• Task prompt
From the listing, pull out every line that contains the word "niższych".

• Data provided
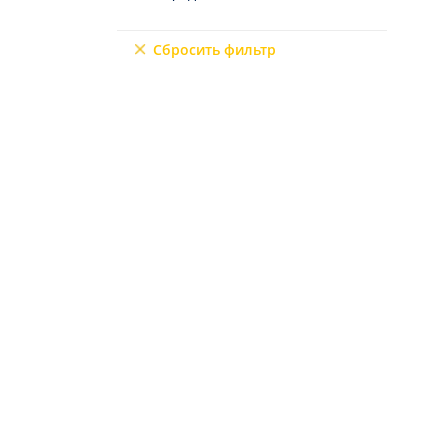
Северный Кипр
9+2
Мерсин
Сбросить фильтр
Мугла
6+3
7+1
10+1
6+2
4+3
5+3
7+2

* * *

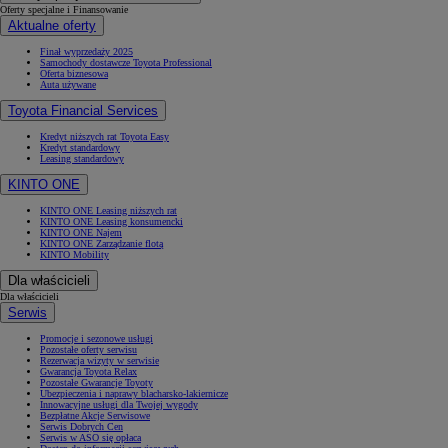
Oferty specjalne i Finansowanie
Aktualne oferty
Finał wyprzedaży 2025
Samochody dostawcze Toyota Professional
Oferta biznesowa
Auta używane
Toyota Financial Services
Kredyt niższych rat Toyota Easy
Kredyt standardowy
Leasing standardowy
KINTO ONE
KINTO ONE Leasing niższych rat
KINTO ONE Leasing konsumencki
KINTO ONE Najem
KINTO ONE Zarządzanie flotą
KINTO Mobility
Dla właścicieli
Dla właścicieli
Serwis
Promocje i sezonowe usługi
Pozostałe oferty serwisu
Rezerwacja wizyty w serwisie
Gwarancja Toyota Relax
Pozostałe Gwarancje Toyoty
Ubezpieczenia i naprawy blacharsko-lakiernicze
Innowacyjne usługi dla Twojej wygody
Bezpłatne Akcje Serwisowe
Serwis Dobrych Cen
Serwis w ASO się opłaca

==

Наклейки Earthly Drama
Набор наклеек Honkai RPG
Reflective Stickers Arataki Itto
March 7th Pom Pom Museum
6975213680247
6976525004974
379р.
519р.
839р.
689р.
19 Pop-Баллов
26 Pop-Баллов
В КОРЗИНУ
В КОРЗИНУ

• Written answer
Kredyt niższych rat Toyota Easy
KINTO ONE Leasing niższych rat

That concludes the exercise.